Just How Important is Building Relationships for Developers

Building relationships is critical if you are planning to be in the industry for any meaningful length of time. There are many developers that I have personally come in to contact with that refuse to make any attempts at developing any sort of relationship outside of basic every day work functions. You can find out who they are pretty easily if you are one actively trying to make connections. My view is that if you are going to be working half of your life you may as well enjoy it as much as you possibly can. Part of what allows us to enjoy life is the connections we make and the sense of community. Even those of us that tend to be more reclusive belong to at least one community. I can think of online gaming communities where even the most anti-social of us can be spotted after hours building lifelong relationships because I did this during high school when I was less social.

I try my best to make lifelong relationships at every company I work for. These connections are not limited to other developers. I have built relationships with other developers, testers, user interface designers, salesmen, and businessmen.

I am using the term relationship instead of connection on purpose to illustrate a distinction between the two. I view a relationship as putting in effort to consistently and proactively build up a connection over an extended period of time. Even if we no longer work together we still keep in touch (and not only when one of us is looking for a job). I have thousands of connections but most of them are people I have met once or twice. I wouldn't count them as relationships. The relationships is what I think we should strive for and value most.

The relationships I have been fortunate enough to forge over the years have benefited me in a couple crucial ways. One benefit is by being able to build relationships with other peer Sr developers that I trust and value opinions of.

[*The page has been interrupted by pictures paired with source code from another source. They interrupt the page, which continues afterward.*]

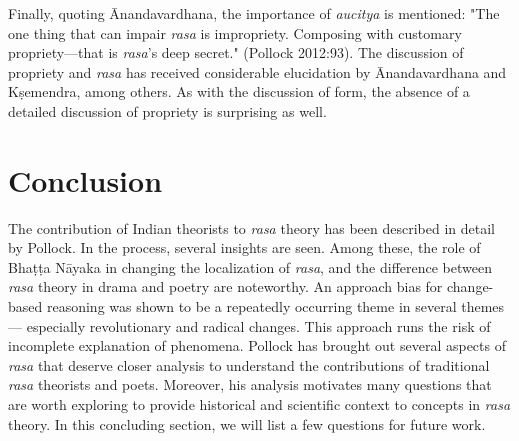Finally, quoting Ānandavardhana, the importance of \textsl{aucitya} is mentioned: "The one thing that can impair \textsl{rasa} is impropriety. Composing with customary propriety—that is \textsl{rasa}’s deep secret." (Pollock 2012:93). The discussion of propriety and \textsl{rasa} has received considerable elucidation by Ānandavardhana and Kṣemendra, among others. As with the discussion of form, the absence of a detailed discussion of propriety is surprising as well. 

\section*{Conclusion}

The contribution of Indian theorists to \textsl{rasa} theory has been described in detail by Pollock. In the process, several insights are seen. Among these, the role of Bhaṭṭa Nāyaka in changing the localization of \textsl{rasa}, and the difference between \textsl{rasa} theory in drama and poetry are noteworthy. An approach bias for change-based reasoning was shown to be a repeatedly occurring theme in several themes --- especially revolutionary and radical changes. This approach runs the risk of incomplete explanation of phenomena. Pollock has brought out several aspects of \textsl{rasa} that deserve closer analysis to understand the contributions of traditional \textsl{rasa} theorists and poets. Moreover, his analysis motivates many questions that are worth exploring to provide historical and scientific context to concepts in \textsl{rasa} theory. In this concluding section, we will list a few questions for future work. 
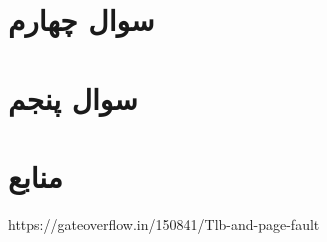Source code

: \documentclass{article}
\begin{document}
\section{سوال چهارم}

\section{سوال پنجم}


\section*{منابع}
\renewcommand{\section}[2]{}%
\begin{thebibliography}{99} %


\begin{LTRitems}

\resetlatinfont

https://gateoverflow.in/150841/Tlb-and-page-fault

\end{LTRitems}

\end{thebibliography}
\end{document}
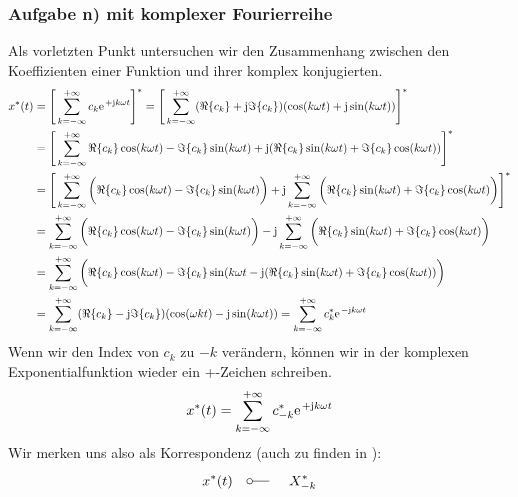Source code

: \documentclass[11pt,a4paper,DIV=12]{scrartcl}
\begin{document}
\subsubsection*{Aufgabe n) mit komplexer Fourierreihe}
Als vorletzten Punkt untersuchen wir den Zusammenhang zwischen den Koeffizienten einer Funktion und ihrer komplex konjugierten.
\begin{align}
	x^*(t)&=\Bigg [\sum_{k=-\infty}^{+\infty}c_k\e^{+\im k \omega t}\Bigg ]^*=\Bigg [\sum_{k=-\infty}^{+\infty}(\Re\{c_k\}+\im\Im\{c_k\})(\cos(k\omega t)+\im\sin(k\omega t))\Bigg ]^*\nonumber \\
	&=\Bigg [\sum_{k=-\infty}^{+\infty}\Re\{c_k\}\cos(k\omega t)-\Im\{c_k\}\sin(k\omega t)+\im (\Re\{c_k\}\sin(k\omega t)+\Im\{c_k\}\cos(k\omega t)) \Bigg ]^*\nonumber \\
	&=\Bigg [\sum_{k=-\infty}^{+\infty}\bigg (\Re\{c_k\}\cos(k\omega t)-\Im\{c_k\}\sin(k\omega t)\bigg )+\im\sum_{k=-\infty}^{+\infty}\bigg (\Re\{c_k\}\sin(k\omega t)+\Im\{c_k\}\cos(k\omega t)\bigg )\Bigg ]^*\nonumber \\
	&=\sum_{k=-\infty}^{+\infty}\bigg (\Re\{c_k\}\cos(k\omega t)-\Im\{c_k\}\sin(k\omega t)\bigg )-\im\sum_{k=-\infty}^{+\infty}\bigg (\Re\{c_k\}\sin(k\omega t)+\Im\{c_k\}\cos(k\omega t)\bigg )\nonumber \\
	&=\sum_{k=-\infty}^{+\infty}\bigg (\Re\{c_k\}\cos(k\omega t)-\Im\{c_k\}\sin(k\omega t-\im(\Re\{c_k\}\sin(k\omega t)+\Im\{c_k\}\cos(k\omega t))\bigg )\nonumber \\
	\label{eq:ComplexConjugatedFourierSeries}
	&=\sum_{k=-\infty}^{+\infty}(\Re\{c_k\}-\im\Im\{c_k\})(\cos(\omega k t)-\im\sin(k\omega t) )=\sum_{k=-\infty}^{+\infty}c_k^*\e^{-\im k \omega t}
\end{align}
Wenn wir den Index von $c_k$ zu $-k$ verändern, können wir in der komplexen Exponentialfunktion wieder ein +-Zeichen schreiben.
\begin{align}
	x^*(t)=\sum_{k=-\infty}^{+\infty}c_{-k}^*\e^{+\im k \omega t}
\end{align}
Wir merken uns also als Korrespondenz (auch zu finden in \cite[S. 208]{Oppenheim1997_2}):
\begin{align}
	x^*(t)\quad\fourier\quad X_{-k}^*
\end{align}
\newpage
\end{document}
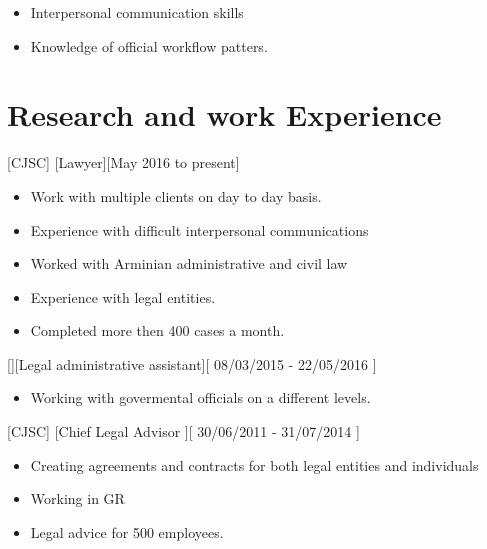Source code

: \documentclass{article}
\begin{document}

\begin{itemize}
\item Interpersonal communication skills
\item Knowledge of official workflow patters.
\end{itemize}

\section{Research and work Experience}
 

 
[CJSC]
[Lawyer][May 2016 to present]
   \begin{itemize}
   \item Work  with multiple clients on day to day basis.
   \item Experience with difficult interpersonal communications
   \item Worked with Arminian administrative and civil law
   \item Experience with legal entities.
   \item Completed more then 400 cases a month.
   \end{itemize}

[][Legal administrative assistant][ 08/03/2015 - 22/05/2016 ]
\begin{itemize}
   \item Working with govermental officials on a different levels.
   \end{itemize}

[CJSC]
[Chief Legal Advisor ][ 30/06/2011 - 31/07/2014 ]
\begin{itemize}
   \item Creating agreements and contracts for both legal entities and individuals
   \item Working in GR
   \item Legal advice for 500 employees. 
\end{itemize}
 
\end{document}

We are always bouncing ideas off of each other to help solve solutions for problems we may each individually be encountering. Even though I may not work with all of them still it is nice to be able to get another perspective outside of a company for certain situations you may be encountering technically. There have been times where I will encounter a technical problem and I know someone that I have a solid relationship with who has more knowledge in a particular area where there is nobody on my internal team with that level of knowledge or if I just want to get a different perspective outside of the company I will ask them. Another situation that comes up is when I want to bounce a certain architectural design off and get another peers opinion of it.

Another benefit I have seen is when I am looking for a new opportunity. I always reach out to relationships I have first before I ever attempt to find a job on the the open market. If someone you know and trust is working somewhere that you think you could enjoy then ask them about it. The likelihood that they are looking for talent is high. They will be able to tell you all of the pros and cons a company has. If you have a solid relationship built with them they won't hide anything, even if it means they may not get a referral bonus by deceiving you. It is much harder to get a real sense of how a company is until you actually work there and if there happens to be more cons than pros or non negotiables then it will be too late if you wait until you start working there to find them.